**Required work**
A) In the forum post about setting up a laundromat, explain the writer's reasons for the size of the washers that were ordered.
B) In the forum post about setting up a laundromat, what did the writer spend a good part of the day removing?

======== Quoted text

Spent a good part of the day removing illegal electrical wiring and cleaning up the power centers . 

Will be removing the old boiler and clearing out the service room tomorrow . It needs to be completely redone .

Everything seems to be on track ???????


----------



## fogtender

BigAl said:


> Washers should be here in about a week . I bit the bullet and just ordered 5 large ones that could all handle sleeping bags too . Got a great price and a good warranty too .
> 
> Trying to decide if I want one big water heater or a couple smaller ones ran in series to run the laundrymat .
> 
> Spent a good part of the day removing illegal electrical wiring and cleaning up the power centers .
> 
> Will be removing the old boiler and clearing out the service room tomorrow . It needs to be completely redone .
> 
> Everything seems to be on track ???????

================
======== Records provided

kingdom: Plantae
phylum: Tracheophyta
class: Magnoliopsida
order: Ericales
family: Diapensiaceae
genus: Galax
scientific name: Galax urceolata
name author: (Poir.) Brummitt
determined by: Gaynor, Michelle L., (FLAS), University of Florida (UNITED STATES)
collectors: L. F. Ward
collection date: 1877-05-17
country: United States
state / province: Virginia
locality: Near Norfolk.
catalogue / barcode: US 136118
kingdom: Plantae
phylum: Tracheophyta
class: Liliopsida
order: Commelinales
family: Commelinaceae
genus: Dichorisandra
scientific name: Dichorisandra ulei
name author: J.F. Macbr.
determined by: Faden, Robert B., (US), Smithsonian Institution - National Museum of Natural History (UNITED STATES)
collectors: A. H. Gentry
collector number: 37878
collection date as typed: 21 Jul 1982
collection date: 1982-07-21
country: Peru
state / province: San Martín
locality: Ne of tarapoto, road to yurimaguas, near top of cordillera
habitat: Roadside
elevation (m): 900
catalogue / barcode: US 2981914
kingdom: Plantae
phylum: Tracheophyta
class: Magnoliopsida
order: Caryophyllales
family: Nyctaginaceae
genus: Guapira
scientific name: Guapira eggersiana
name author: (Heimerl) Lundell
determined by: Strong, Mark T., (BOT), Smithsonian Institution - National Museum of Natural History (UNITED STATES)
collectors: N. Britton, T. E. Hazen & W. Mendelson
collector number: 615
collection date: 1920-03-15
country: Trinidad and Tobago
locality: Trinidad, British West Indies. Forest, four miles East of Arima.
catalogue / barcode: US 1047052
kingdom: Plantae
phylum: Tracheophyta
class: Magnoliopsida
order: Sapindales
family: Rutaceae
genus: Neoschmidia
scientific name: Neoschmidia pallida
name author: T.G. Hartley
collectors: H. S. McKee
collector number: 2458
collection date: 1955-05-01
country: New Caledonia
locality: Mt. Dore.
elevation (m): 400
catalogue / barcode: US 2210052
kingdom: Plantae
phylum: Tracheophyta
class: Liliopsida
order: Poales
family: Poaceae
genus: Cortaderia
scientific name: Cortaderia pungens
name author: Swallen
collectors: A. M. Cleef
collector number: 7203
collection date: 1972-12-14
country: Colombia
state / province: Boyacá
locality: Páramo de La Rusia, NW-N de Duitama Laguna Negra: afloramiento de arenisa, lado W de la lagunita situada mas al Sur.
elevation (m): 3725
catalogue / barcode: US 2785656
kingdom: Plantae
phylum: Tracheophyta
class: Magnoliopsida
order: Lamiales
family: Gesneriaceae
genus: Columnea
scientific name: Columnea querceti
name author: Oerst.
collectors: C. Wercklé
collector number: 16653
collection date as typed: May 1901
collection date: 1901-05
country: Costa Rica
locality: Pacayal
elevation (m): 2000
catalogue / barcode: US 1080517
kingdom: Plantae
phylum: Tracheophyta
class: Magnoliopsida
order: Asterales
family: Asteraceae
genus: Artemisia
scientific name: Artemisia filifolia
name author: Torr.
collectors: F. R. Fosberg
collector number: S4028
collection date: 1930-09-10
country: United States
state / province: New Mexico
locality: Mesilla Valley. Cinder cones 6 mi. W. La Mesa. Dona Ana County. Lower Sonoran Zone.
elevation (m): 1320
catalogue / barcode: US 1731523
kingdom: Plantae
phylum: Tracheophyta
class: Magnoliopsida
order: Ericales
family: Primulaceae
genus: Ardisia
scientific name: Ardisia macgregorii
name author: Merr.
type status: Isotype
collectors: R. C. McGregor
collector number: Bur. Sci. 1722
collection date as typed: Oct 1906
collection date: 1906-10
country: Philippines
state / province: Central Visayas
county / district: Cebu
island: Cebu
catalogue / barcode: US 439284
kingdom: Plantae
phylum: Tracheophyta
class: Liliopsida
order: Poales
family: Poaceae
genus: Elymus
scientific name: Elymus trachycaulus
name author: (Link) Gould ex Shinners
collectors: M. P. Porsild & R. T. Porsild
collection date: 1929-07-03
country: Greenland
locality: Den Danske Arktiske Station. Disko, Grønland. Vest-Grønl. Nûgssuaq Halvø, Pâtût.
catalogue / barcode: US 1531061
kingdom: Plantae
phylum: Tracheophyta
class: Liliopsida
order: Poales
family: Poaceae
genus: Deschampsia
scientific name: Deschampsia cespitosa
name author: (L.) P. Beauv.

================

**Answers to the tasks**
A) The writer ordered five large washers so that all of them could handle sleeping bags too. The writer also notes getting a great price and a good warranty.

B) Illegal electrical wiring.